There are infinite colors outside the visible spectrum and I guarantee you not one is named. Things can exist without having a word attached, but that makes it awfully hard to discuss them. So for the sake of argument, think of the concept of an unimaginable color and call it Ephemeral Blaznous. Why Blaznous? Because it couldn’t be called Ephemeral Blue. There may be millions of shades of blue but blue is a specific idea. Blue is something we can talk about and the letters B-L-U-E in that arrangement can contain the concept of it in text and evoke the image of it.The erotic isn't as easy as blue. As an idea, it's a slippery sucker that dodges just as you try to pin a definition on it. It changes over time. It hovers outside the spectrum. It's blaznous.
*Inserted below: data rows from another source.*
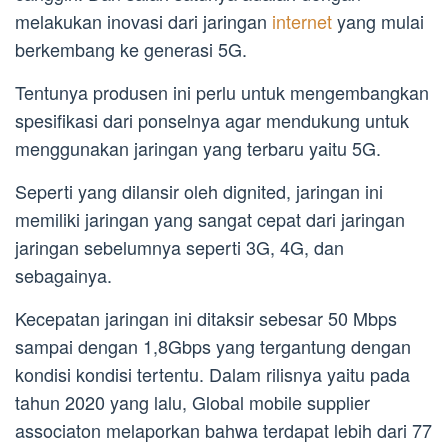
melakukan inovasi dari jaringan
internet
yang mulai
berkembang ke generasi 5G.
Tentunya produsen ini perlu untuk mengembangkan
spesifikasi dari ponselnya agar mendukung untuk
menggunakan jaringan yang terbaru yaitu 5G.
Seperti yang dilansir oleh dignited, jaringan ini
memiliki jaringan yang sangat cepat dari jaringan
jaringan sebelumnya seperti 3G, 4G, dan
sebagainya.
Kecepatan jaringan ini ditaksir sebesar 50 Mbps
sampai dengan 1,8Gbps yang tergantung dengan
kondisi kondisi tertentu. Dalam rilisnya yaitu pada
tahun 2020 yang lalu, Global mobile supplier
associaton melaporkan bahwa terdapat lebih dari 77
I could tell you about things that turn me on, but only a general description of what I saw or read and I can't tell you why. The actual trigger, if there’s only one and it isn’t a cumulative thing, is a big old mystery. This is why I'm a bit in awe of the "porn" writers who can reach out and evoke a physical response to their words in just a few paragraphs. There's a real art to that. But it doesn't quite fit my idea of the erotic.

What's most erotic thing? I don’t know it. Often, stories or movies almost reach the state of pure eroticism for me, but then they devolve [I'm a bit sorry I used this word, as there's nothing wrong with the physical, but I can't change it now] into the physical because it’s easier that way or because the artist felt a need to resort to the shared vocabulary of sex or maybe they reach that state of Ephemeral Blaznous where everything gets hazy and fragments into uncertainty, and while they can reach for it, they can never drag it into the visible spectrum.  Much like my thoughts on this topic.